To write a likelihood function for the locomotive problem, we had to answer this question: “If the railroad has N locomotives, what is the probability that we see number 60?”

The answer depends on what sampling process we use when we observe the locomotive. In this chapter, I resolved the ambiguity by specifying that there is only one train-operating company (or only one that we care about).
But suppose instead that there are many companies with different numbers of trains. And suppose that you are equally likely to see any train operated by any company. In that case, the likelihood function is different because you are more likely to see a train operated by a large company.
As an exercise, implement the likelihood function for this variation of the locomotive problem, and compare the results.

In [1]:
%matplotlib inline
from ThinkBayes.code.thinkbayes import Pmf
from ThinkBayes.code.thinkbayes import Suite
from __future__ import division
import matplotlib.pyplot as plt 

In [2]:
class Train(Suite):
    def __init__(self, hypos, alpha=1.0):
        Pmf.__init__(self)
        for hypo in hypos:
            self.Set(hypo, hypo**(-alpha))
        self.Normalize()
    def Likelihood(self, data, hypo, Ns=[10, 100, 1000, 10000]):
        # I got the idea from
        # http://stats.stackexchange.com/questions/70096/locomotive-problem-with-various-size-companies
        total_number_of_locomotives = sum(N for N in Ns)
        number_of_locomotives_with_that_number = sum(1 for N in Ns if data<=N)
        likelihood = (number_of_locomotives_with_that_number / total_number_of_locomotives)
        return likelihood

In [3]:
hypos = xrange(1, 2001)
suite= Train(hypos)
for data in [60, 30, 90]:
    suite.Update(data)
suite.Mean()

244.54756433830198

:::::

## Using the information:
**a.** In the locomotive problem page, shorten the paragraph that begins "But suppose instead that there are many companies" and keep its main facts.
**b.** Retype the part of the locomotive problem page from "To write a likelihood" up to and including "a large company.".

Saved entries
:::::

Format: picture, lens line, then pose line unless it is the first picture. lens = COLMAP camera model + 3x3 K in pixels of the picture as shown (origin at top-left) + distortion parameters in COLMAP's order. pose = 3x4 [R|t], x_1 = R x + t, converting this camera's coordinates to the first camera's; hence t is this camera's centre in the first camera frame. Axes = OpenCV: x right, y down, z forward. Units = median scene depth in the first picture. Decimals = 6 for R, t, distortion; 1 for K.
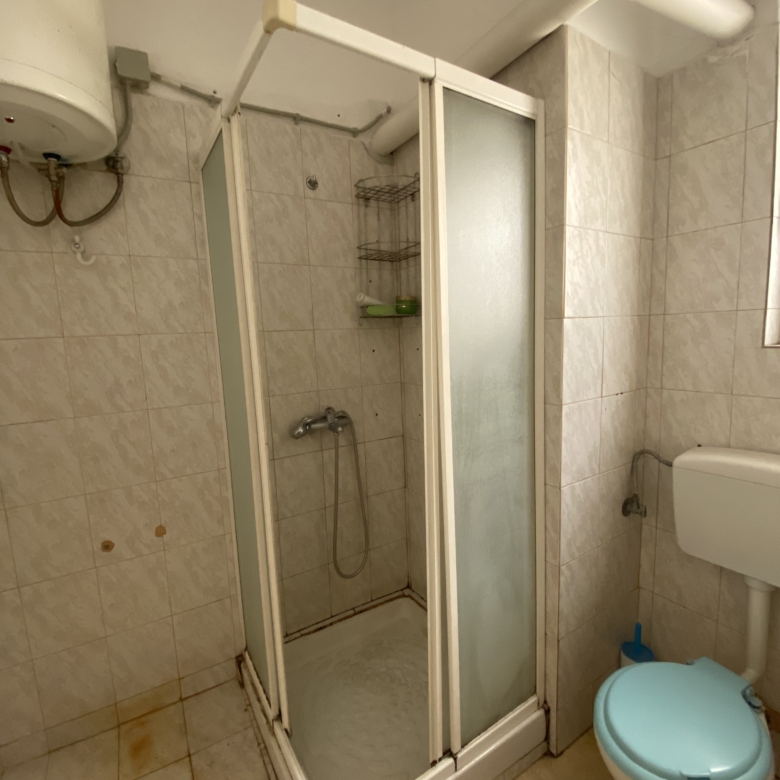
lens RADIAL K [[424.4, 0, 385.2], [0, 424.4, 389.0], [0, 0, 1]] dist [0.032375, -0.026871]
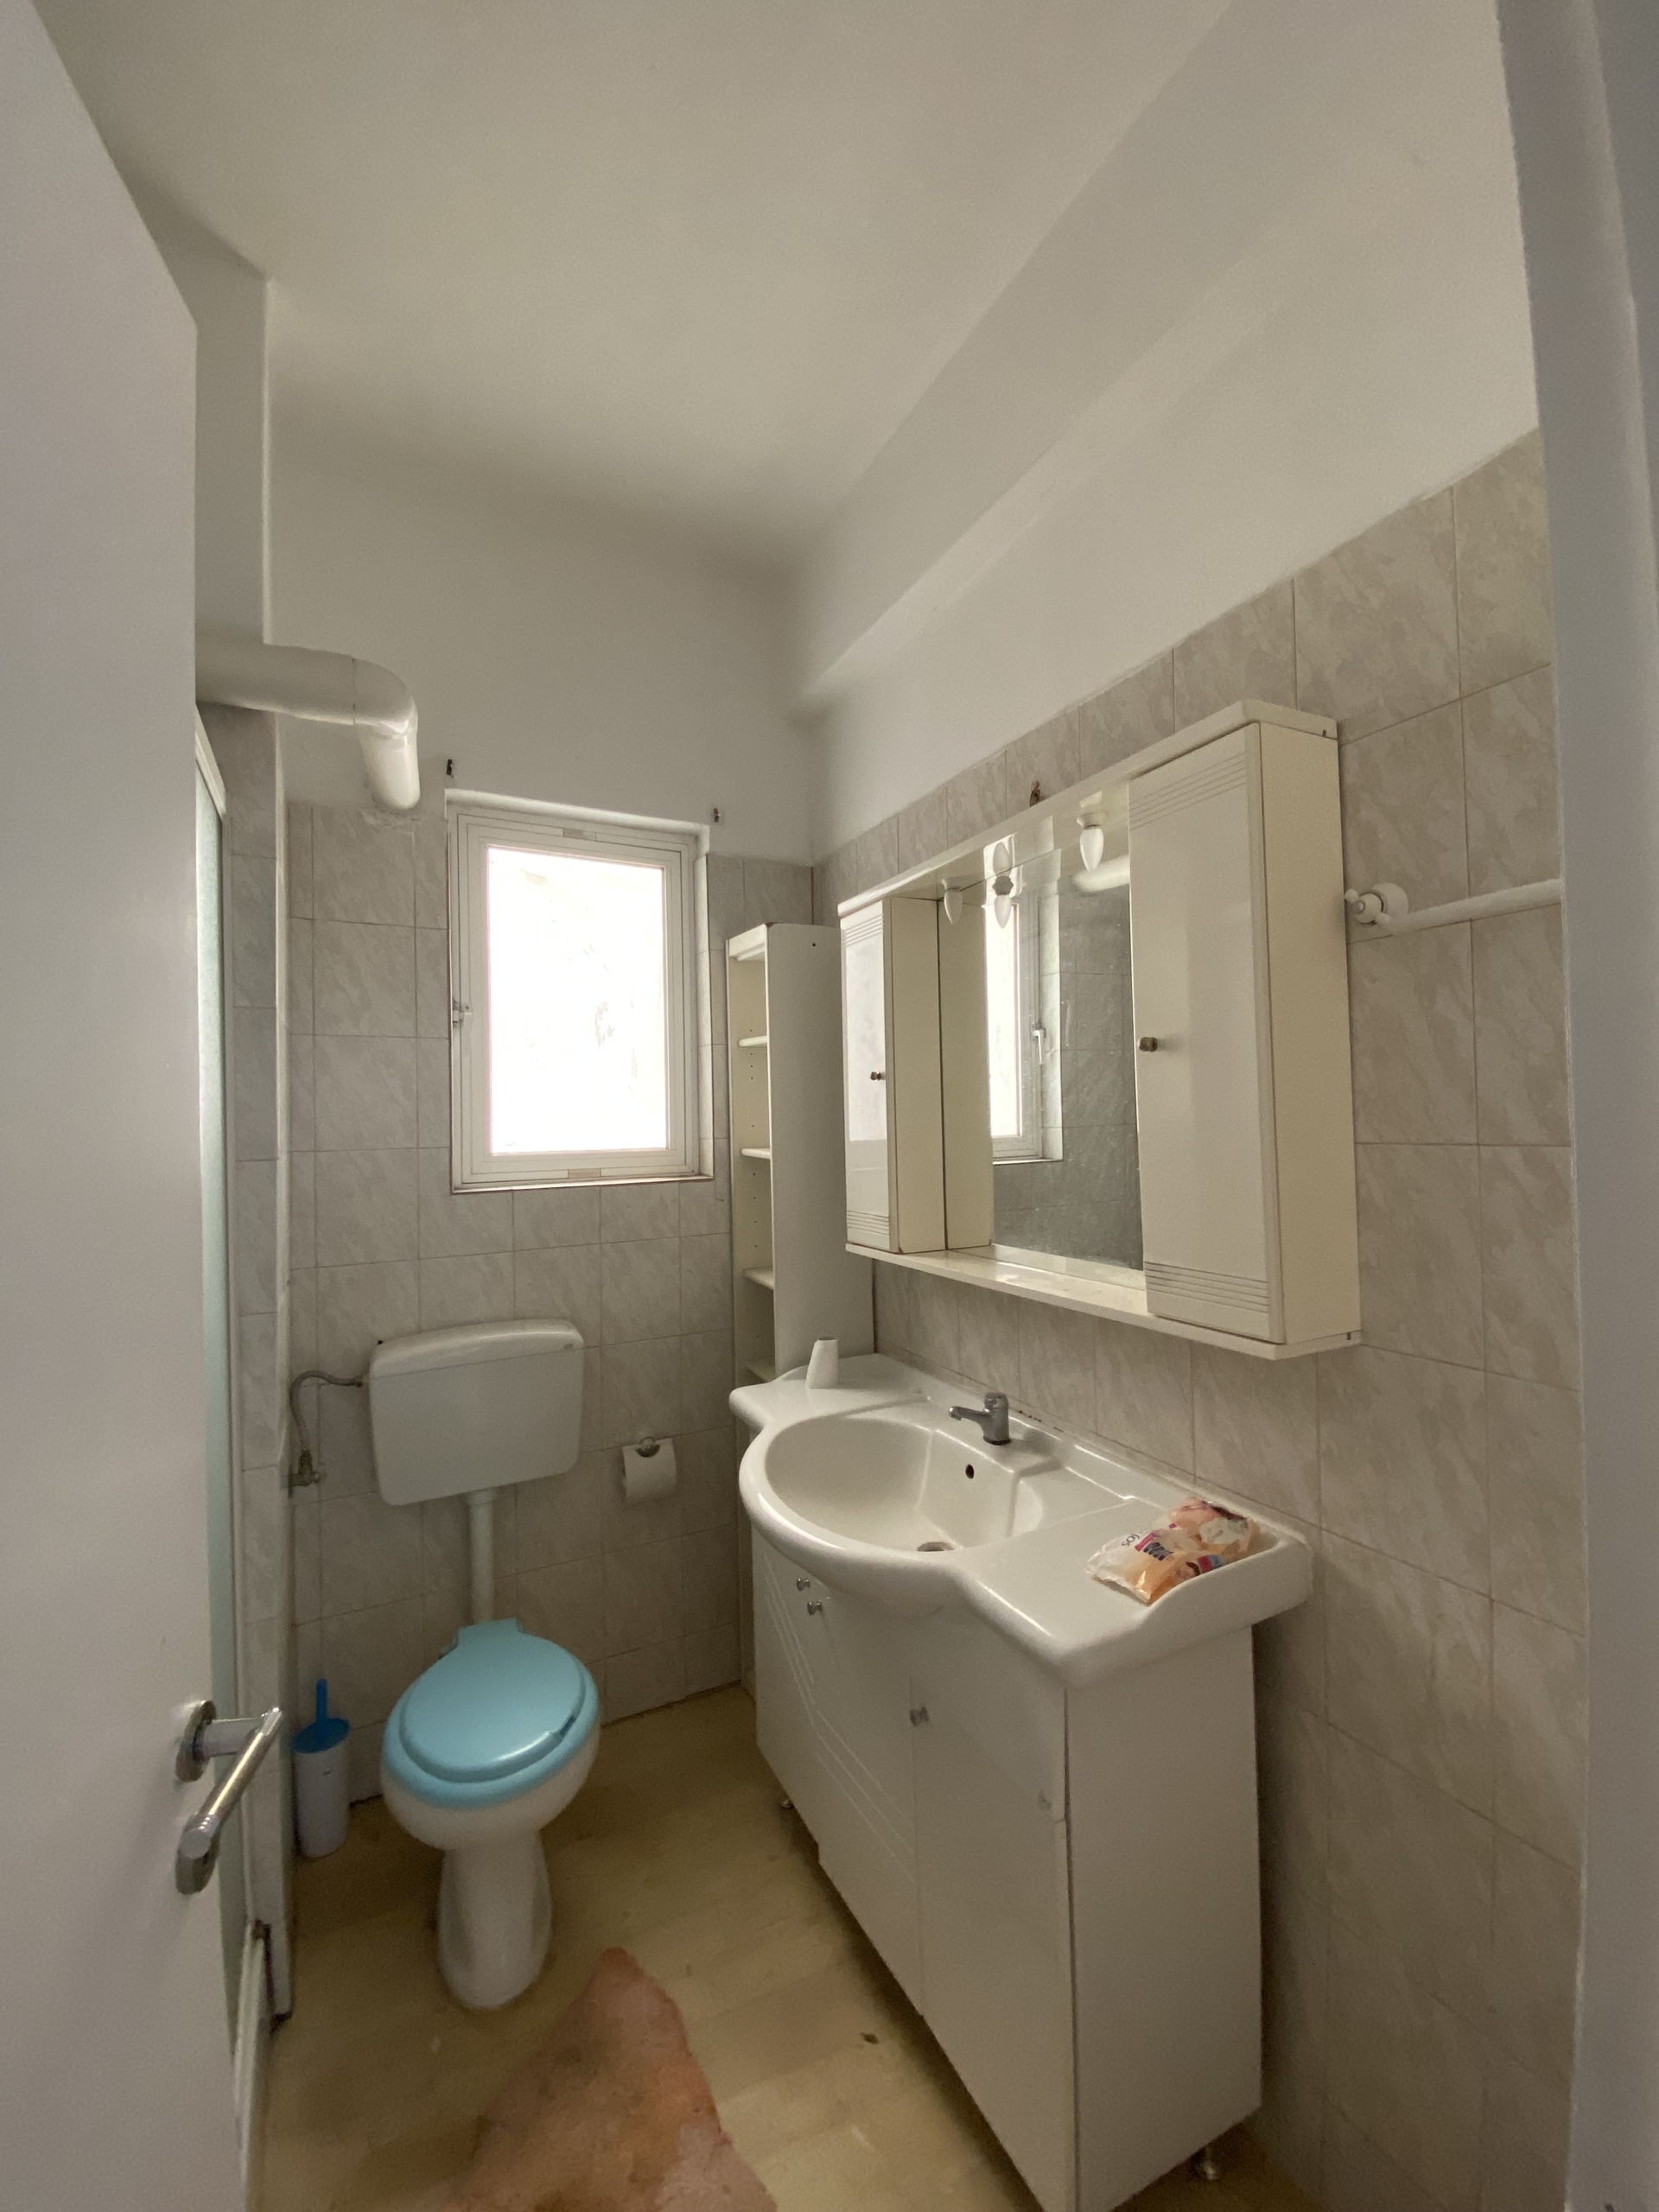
lens RADIAL K [[900.5, 0, 822.7], [0, 900.5, 1100.3], [0, 0, 1]] dist [0.020007, -0.021508]
pose [[0.090529, 0.060067, 0.994081, -0.692524], [0.143858, 0.986922, -0.072735, -0.044247], [-0.985449, 0.149591, 0.080703, 0.136985]]
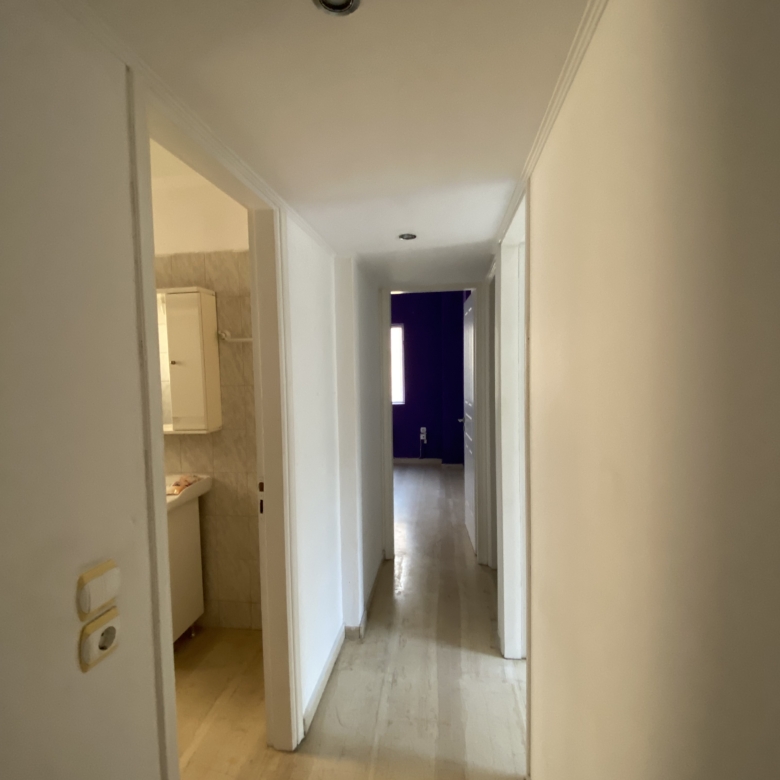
lens RADIAL K [[417.6, 0, 390.0], [0, 417.6, 390.0], [0, 0, 1]] dist [0.069064, -0.058913]
pose [[-0.768305, 0.025403, 0.639580, -1.623611], [0.134454, 0.983324, 0.122460, -0.108087], [-0.625804, 0.180081, -0.758908, 0.705242]]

:::::

## Solutions to the tasks:
**a.** Suppose many companies run different numbers of trains, and any train from any company is equally likely to be seen. Then the likelihood function changes, because a train from a large company is more likely to be seen.

**b.**
To write a likelihood function for the locomotive problem, we had to answer this question: “If the railroad has N locomotives, what is the probability that we see number 60?”

The answer depends on what sampling process we use when we observe the locomotive. In this chapter, I resolved the ambiguity by specifying that there is only one train-operating company (or only one that we care about).
But suppose instead that there are many companies with different numbers of trains. And suppose that you are equally likely to see any train operated by any company. In that case, the likelihood function is different because you are more likely to see a train operated by a large company.